The toolkit caters to every aspect of the menstrual cycle. It is designed to provide a reusable and universal menstrual health solution for refugee women.

Your inspiration

Upon researching the refugee crisis, we realised health and sanitation were a leading problem, specifically menstrual health. However, it was clear the specific needs of women and girls in emergencies still tend to be over looked and not seen as a priority. We wanted to bring attention to this matter to improve the quality of supplies and general health of women in refuge. We also want to improve the knowledge and understanding of menstruation of women, girls and even men in this situation. We are trying to tackle the challenge of a period for those who have been forced to flee their home.

How it works

The raw materials for the toolkit will be sourced locally. A safe area will be setup on site and women will then be introduced to this area. They will be given the means to sew the pads together. Here we hope to create a community in which women can learn about menstrual hygiene. The women can then use the toolkit for each menstrual cycle. The pad is designed to fasten into the existing gusset in women’s underwear. It has three layers; The top layer is the dry layer that sits against the skin.
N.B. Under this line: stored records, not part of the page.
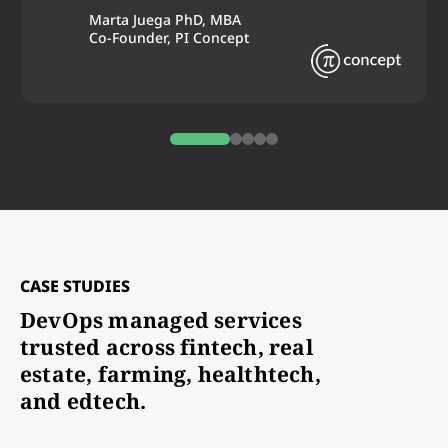
Marta Juega PhD, MBA
Co-Founder, PI Concept
0
1
2
3
4
CASE STUDIES
DevOps managed services
trusted across fintech, real
estate, farming, healthtech,
and edtech.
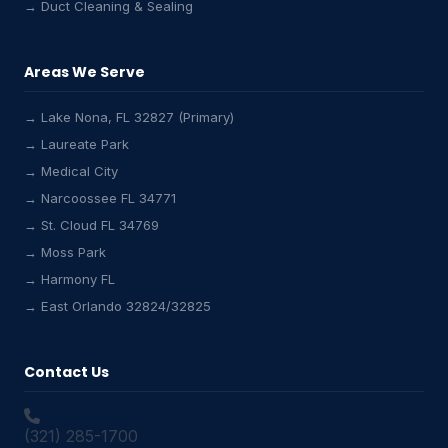
→ Duct Cleaning & Sealing
Areas We Serve
→ Lake Nona, FL 32827 (Primary)
→ Laureate Park
→ Medical City
Lake Nona HVAC Assistant
→ Narcoossee FL 34771
Online & Active
→ St. Cloud FL 34769
→ Moss Park
→ Harmony FL
→ East Orlando 32824/32825
Contact Us
(321) 285-1700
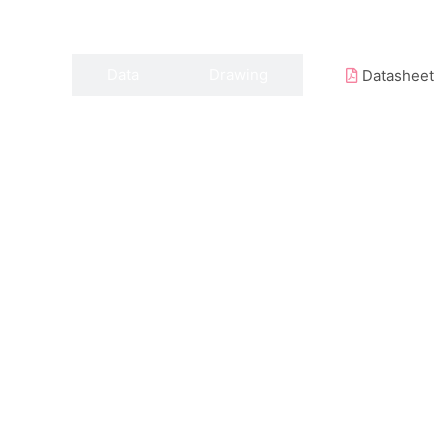
Data
Drawing
Datasheet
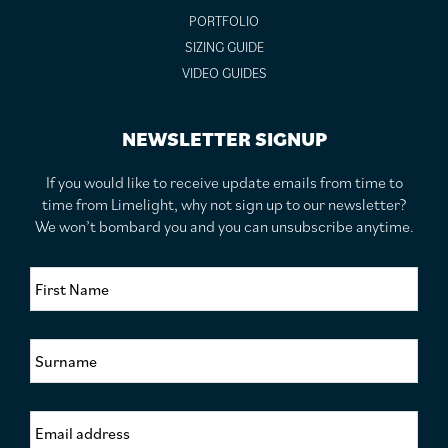
PORTFOLIO
SIZING GUIDE
VIDEO GUIDES
NEWSLETTER SIGNUP
If you would like to receive update emails from time to
time from Limelight, why not sign up to our newsletter?
We won’t bombard you and you can unsubscribe anytime.
F
i
r
s
S
t
u
N
r
a
n
m
E
a
e
m
m
*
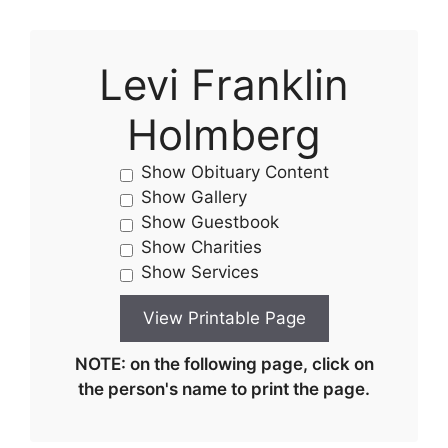
Levi Franklin
Holmberg
Show Obituary Content
Show Gallery
Show Guestbook
Show Charities
Show Services
NOTE: on the following page, click on
the person's name to print the page.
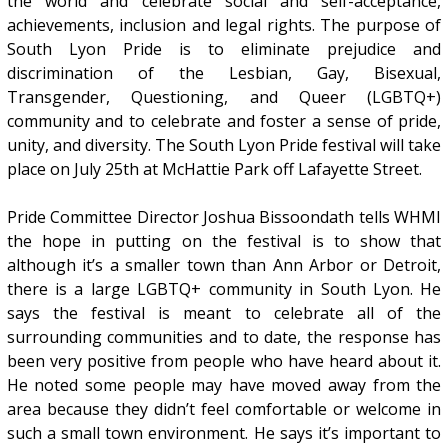
the world and celebrate social and self-acceptance,
achievements, inclusion and legal rights. The purpose of
South Lyon Pride is to eliminate prejudice and
discrimination of the Lesbian, Gay, Bisexual,
Transgender, Questioning, and Queer (LGBTQ+)
community and to celebrate and foster a sense of pride,
unity, and diversity. The South Lyon Pride festival will take
place on July 25th at McHattie Park off Lafayette Street.
Pride Committee Director Joshua Bissoondath tells WHMI
the hope in putting on the festival is to show that
although it’s a smaller town than Ann Arbor or Detroit,
there is a large LGBTQ+ community in South Lyon. He
says the festival is meant to celebrate all of the
surrounding communities and to date, the response has
been very positive from people who have heard about it.
He noted some people may have moved away from the
area because they didn’t feel comfortable or welcome in
such a small town environment. He says it’s important to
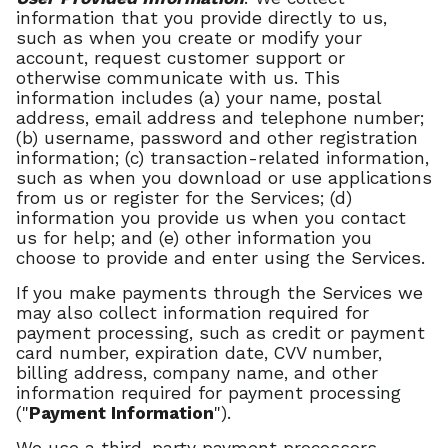
information that you provide directly to us,
such as when you create or modify your
account, request customer support or
otherwise communicate with us. This
information includes (a) your name, postal
address, email address and telephone number;
(b) username, password and other registration
information; (c) transaction-related information,
such as when you download or use applications
from us or register for the Services; (d)
information you provide us when you contact
us for help; and (e) other information you
choose to provide and enter using the Services.
If you make payments through the Services we
may also collect information required for
payment processing, such as credit or payment
card number, expiration date, CVV number,
billing address, company name, and other
information required for payment processing
("
Payment Information
").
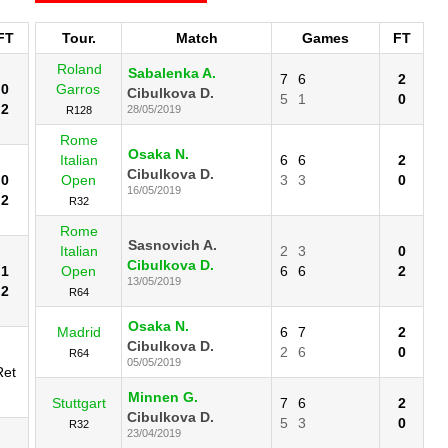
FT
Tour.
Match
Games
FT
Roland
Sabalenka A.
7
6
2
0
Garros
Cibulkova D.
5
1
0
2
28/05/2019
R128
Rome
Osaka N.
Italian
6
6
2
Cibulkova D.
0
Open
3
3
0
16/05/2019
2
R32
Rome
Sasnovich A.
Italian
2
3
0
Cibulkova D.
1
Open
6
6
2
13/05/2019
2
R64
Osaka N.
Madrid
6
7
2
Cibulkova D.
2
6
0
R64
05/05/2019
Ret
Minnen G.
Stuttgart
7
6
2
Cibulkova D.
5
3
0
R32
23/04/2019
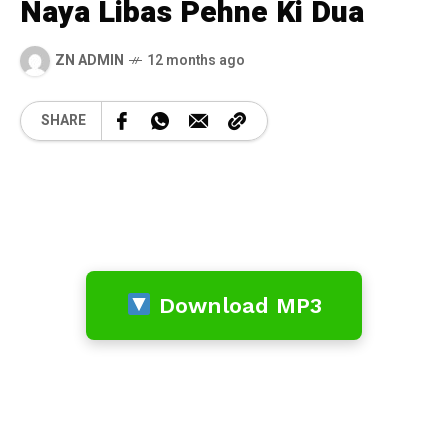
Naya Libas Pehne Ki Dua
ZN ADMIN
12 months ago
SHARE
Download MP3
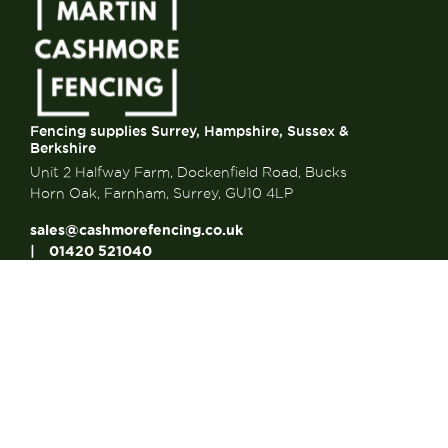
Fencing supplies Surrey, Hampshire, Sussex &
Berkshire
Unit 2 Halfway Farm, Dockenfield Road, Bucks
Horn Oak, Farnham, Surrey, GU10 4LP
sales@cashmorefencing.co.uk
01420 521040
CONTACT US
About Us
About Us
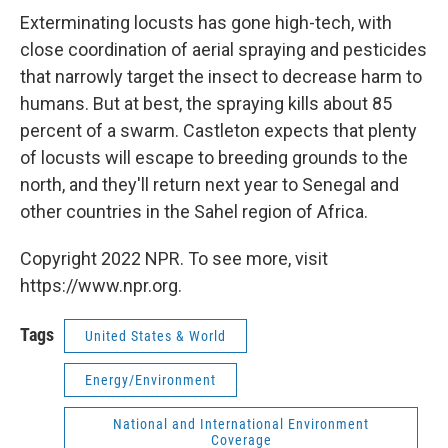
Exterminating locusts has gone high-tech, with
close coordination of aerial spraying and pesticides
that narrowly target the insect to decrease harm to
humans. But at best, the spraying kills about 85
percent of a swarm. Castleton expects that plenty
of locusts will escape to breeding grounds to the
north, and they'll return next year to Senegal and
other countries in the Sahel region of Africa.
Copyright 2022 NPR. To see more, visit
https://www.npr.org.
Tags
United States & World
Energy/Environment
National and International Environment
Coverage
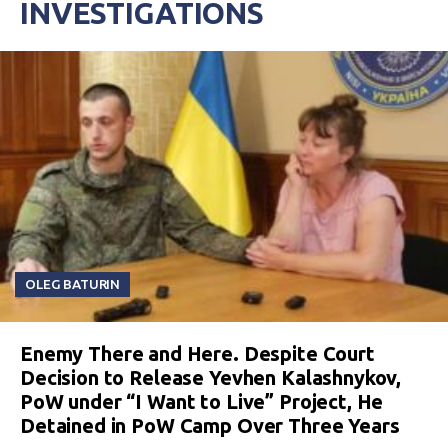
INVESTIGATIONS
OLEG BATURIN
Enemy There and Here. Despite Court
Decision to Release Yevhen Kalashnykov,
PoW under “I Want to Live” Project, He
Detained in PoW Camp Over Three Years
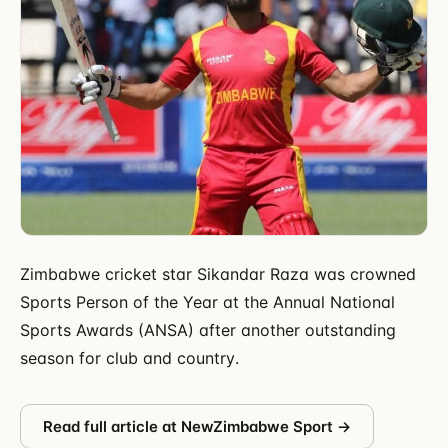
Zimbabwe cricket star Sikandar Raza was crowned
Sports Person of the Year at the Annual National
Sports Awards (ANSA) after another outstanding
season for club and country.
Read full article at
NewZimbabwe Sport
→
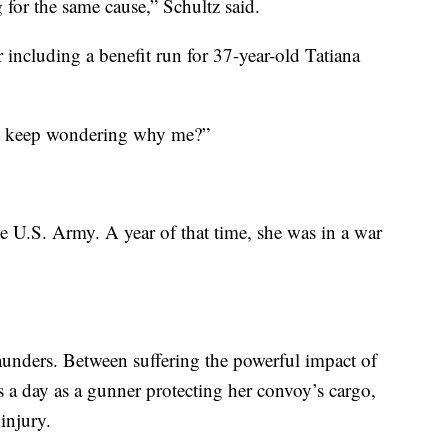
g for the same cause,” Schultz said.
r including a benefit run for 37-year-old Tatiana
d I keep wondering why me?”
he U.S. Army. A year of that time, she was in a war
Saunders. Between suffering the powerful impact of
 a day as a gunner protecting her convoy’s cargo,
injury.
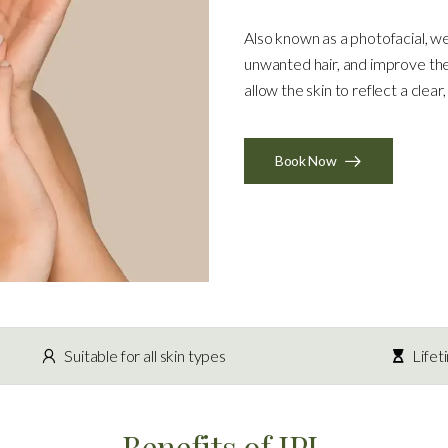
Also known as a photofacial, w
unwanted hair, and improve the
allow the skin to reflect a clea
Book Now
Suitable for all skin types
Lifet
Benefits of IPL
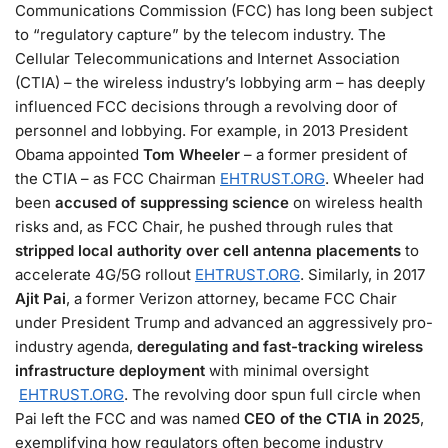
Communications Commission (FCC) has long been subject
to “regulatory capture” by the telecom industry. The
Cellular Telecommunications and Internet Association
(CTIA) – the wireless industry’s lobbying arm – has deeply
influenced FCC decisions through a revolving door of
personnel and lobbying. For example, in 2013 President
Obama appointed
Tom Wheeler
– a former president of
the CTIA – as FCC Chairman​
EHTRUST.ORG
. Wheeler had
been
accused of suppressing science
on wireless health
risks and, as FCC Chair, he pushed through rules that
stripped local authority over cell antenna placements
to
accelerate 4G/5G rollout​
EHTRUST.ORG
. Similarly, in 2017
Ajit Pai
, a former Verizon attorney, became FCC Chair
under President Trump and advanced an aggressively pro-
industry agenda,
deregulating and fast-tracking wireless
infrastructure deployment
with minimal oversight​
EHTRUST.ORG
. The revolving door spun full circle when
Pai left the FCC and was named
CEO of the CTIA in 2025
,
exemplifying how regulators often become industry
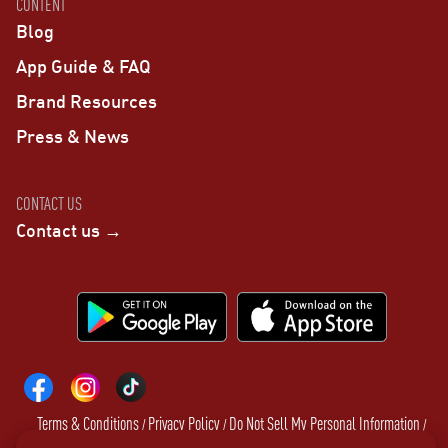
CONTENT
Blog
App Guide & FAQ
Brand Resources
Press & News
CONTACT US
Contact us →
Terms & Conditions
Privacy Policy
Do Not Sell My Personal Information
/
/
/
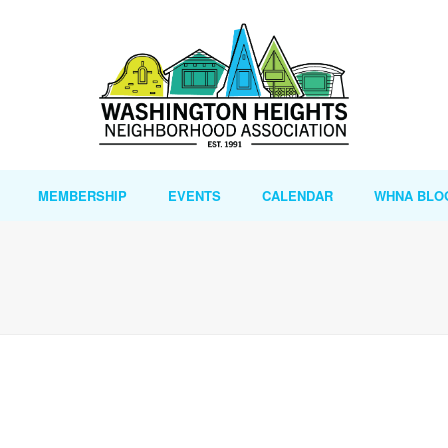
MEMBERSHIP
EVENTS
CALENDAR
WHNA BLO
The middle layer is the absorbency layer that retains the liquid. The bottom layer is the leakproof layer. It also acts as a cover to package the pad when not in use, to prevent the user from touching any blood. We also developed a handheld washing device with an internal cage. The user simply places the pad into the cage, screws the device shut, puts water into the device through opening at the top and shakes. The pads can be stored in the device when they're not in use.

Design process

We started the project with technology testing. A range of materials were purchased and tested against a disposable sanitary pad. From this we learned that no one material would satisfy all the properties required. Therefore, we knew a layering of different materials would be needed. We then analysed the task of changing a pad studying each action to understand the number of steps and risks involved. Our aim was to reduce the number of steps within the process while also reducing the risk of being seen or heard menstruating. This goes against cultural beliefs as well as increasing the risk of sexual/gender based violence attacks. We met with displaced women from around the world through three organisations. Through the discussion of experience, common challenges and cultural norms we noticed recurring insights and developed our project around these findings. We realised that designing a sanitary pad alone would not be sufficient, which is why we designed a full toolkit and community system. Our final concept of the ‘TIDE.” Menstrual toolkit was driven by the process in which it was designed. The toolkit caters to every aspect of the menstrual cycle. It respects the user’s privacy and need for discretion, while also encouraging open communication and education about menstruation.

How it is different

TIDE. Menstrual toolkit is unique to other ideas because it caters for every need a woman may have during her menstrual cycle. It considers everything from washing and wearing, to educating and breaking down stigmas. The focus of this toolkit is on providing women with the ability to manage their menstrual health themselves. It is to remove any additional worries a woman may have during this difficult time. It is reusable. The planned implemented system provides an opportunity to breakdown any taboo issues with this topic, meaning women and girls can learn from one another and form a community. It focuses on keeping women safe by reducing the amount of time they must spend in the toilet, ensuring they have means to clean their pads, and ensuring they have the supplies and resources necessary to manage their menstrual cycle.

Future plans

We are currently working with Engineers Without Borders and Concern Worldwide to continue developing and testing our toolkit. We are working on utilising local, easily accessible and recyclable materials for our toolkit. For example, repurposing plastic water bottles for the washing device. We plan to continue talking to women, getting their feedback and breaking down the stigmas associated with menstruation.


TIDE. was the winner of the 2018 " Where there is no engineer" competition.